Work to complete – Every line below should be copied out exactly.

Collected data:
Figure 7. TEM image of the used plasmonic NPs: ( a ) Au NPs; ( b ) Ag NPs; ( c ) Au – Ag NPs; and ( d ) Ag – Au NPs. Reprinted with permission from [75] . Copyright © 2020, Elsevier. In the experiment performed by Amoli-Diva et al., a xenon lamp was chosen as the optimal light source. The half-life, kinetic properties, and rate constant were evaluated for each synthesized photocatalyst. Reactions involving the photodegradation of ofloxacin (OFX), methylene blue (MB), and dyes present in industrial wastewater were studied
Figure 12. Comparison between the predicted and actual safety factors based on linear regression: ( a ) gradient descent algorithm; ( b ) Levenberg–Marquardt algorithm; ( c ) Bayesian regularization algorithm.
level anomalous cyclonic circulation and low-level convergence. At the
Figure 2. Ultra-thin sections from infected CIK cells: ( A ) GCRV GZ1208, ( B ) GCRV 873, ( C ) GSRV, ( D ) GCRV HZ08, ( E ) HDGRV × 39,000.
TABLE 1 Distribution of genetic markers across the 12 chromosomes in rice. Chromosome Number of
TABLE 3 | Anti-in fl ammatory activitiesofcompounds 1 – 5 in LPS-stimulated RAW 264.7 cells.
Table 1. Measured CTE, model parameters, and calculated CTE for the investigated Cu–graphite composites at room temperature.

Result for this exercise –
Figure 7. TEM image of the used plasmonic NPs: ( a ) Au NPs; ( b ) Ag NPs; ( c ) Au – Ag NPs; and ( d ) Ag – Au NPs. Reprinted with permission from [75] . Copyright © 2020, Elsevier. In the experiment performed by Amoli-Diva et al., a xenon lamp was chosen as the optimal light source. The half-life, kinetic properties, and rate constant were evaluated for each synthesized photocatalyst. Reactions involving the photodegradation of ofloxacin (OFX), methylene blue (MB), and dyes present in industrial wastewater were studied
Figure 12. Comparison between the predicted and actual safety factors based on linear regression: ( a ) gradient descent algorithm; ( b ) Levenberg–Marquardt algorithm; ( c ) Bayesian regularization algorithm.
level anomalous cyclonic circulation and low-level convergence. At the
Figure 2. Ultra-thin sections from infected CIK cells: ( A ) GCRV GZ1208, ( B ) GCRV 873, ( C ) GSRV, ( D ) GCRV HZ08, ( E ) HDGRV × 39,000.
TABLE 1 Distribution of genetic markers across the 12 chromosomes in rice. Chromosome Number of
TABLE 3 | Anti-in fl ammatory activitiesofcompounds 1 – 5 in LPS-stimulated RAW 264.7 cells.
Table 1. Measured CTE, model parameters, and calculated CTE for the investigated Cu–graphite composites at room temperature.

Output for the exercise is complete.